Saved data entries
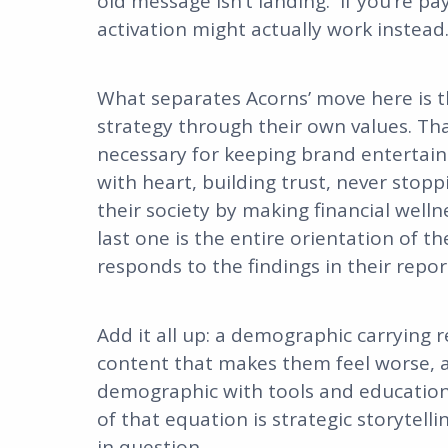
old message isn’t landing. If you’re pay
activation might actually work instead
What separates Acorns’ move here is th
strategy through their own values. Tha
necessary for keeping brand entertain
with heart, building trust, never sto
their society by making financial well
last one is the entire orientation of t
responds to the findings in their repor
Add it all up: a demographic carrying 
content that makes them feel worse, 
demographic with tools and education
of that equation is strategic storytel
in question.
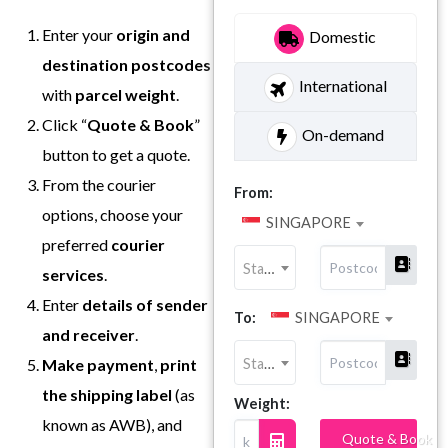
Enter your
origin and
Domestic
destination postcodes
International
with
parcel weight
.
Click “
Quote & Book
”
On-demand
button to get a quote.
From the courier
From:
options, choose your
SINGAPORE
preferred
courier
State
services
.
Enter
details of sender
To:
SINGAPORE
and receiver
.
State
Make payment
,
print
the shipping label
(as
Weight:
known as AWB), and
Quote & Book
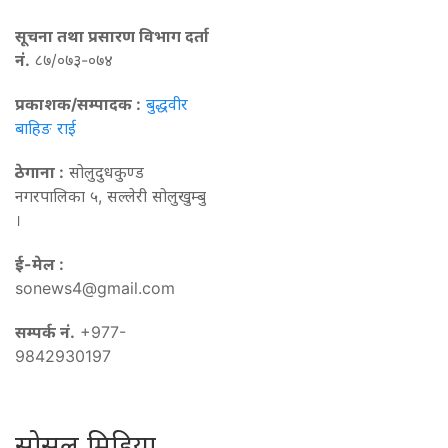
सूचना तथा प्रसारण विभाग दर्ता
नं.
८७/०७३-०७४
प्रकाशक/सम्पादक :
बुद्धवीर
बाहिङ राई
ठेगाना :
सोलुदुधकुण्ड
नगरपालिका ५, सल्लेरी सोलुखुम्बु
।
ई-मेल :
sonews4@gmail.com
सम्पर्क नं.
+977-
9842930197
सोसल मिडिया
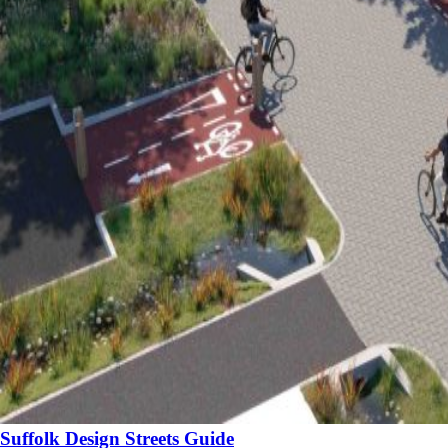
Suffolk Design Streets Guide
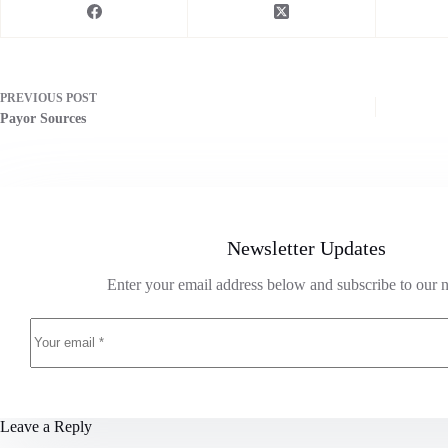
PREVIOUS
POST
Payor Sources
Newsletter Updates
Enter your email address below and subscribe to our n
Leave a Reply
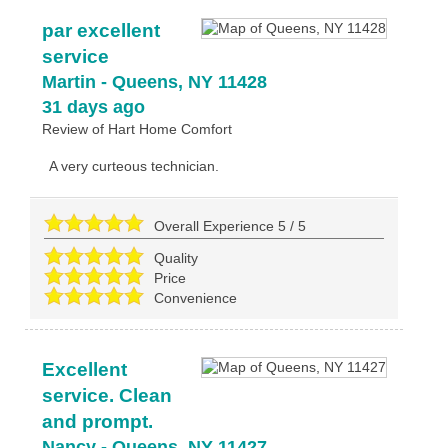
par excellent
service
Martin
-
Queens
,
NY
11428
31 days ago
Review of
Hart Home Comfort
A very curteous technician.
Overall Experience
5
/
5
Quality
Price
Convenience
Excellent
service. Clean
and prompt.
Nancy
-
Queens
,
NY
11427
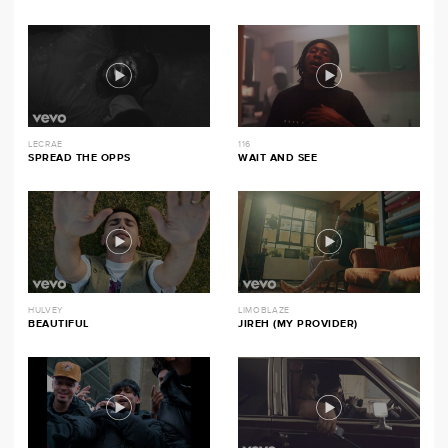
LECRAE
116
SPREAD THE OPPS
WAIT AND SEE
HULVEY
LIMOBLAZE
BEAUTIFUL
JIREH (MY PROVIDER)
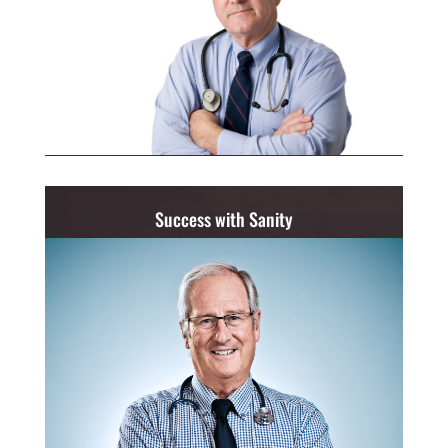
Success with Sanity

--- Requirement ---
State how many lines in the entries hold "their", please, with no other words.

--- Finished task ---
3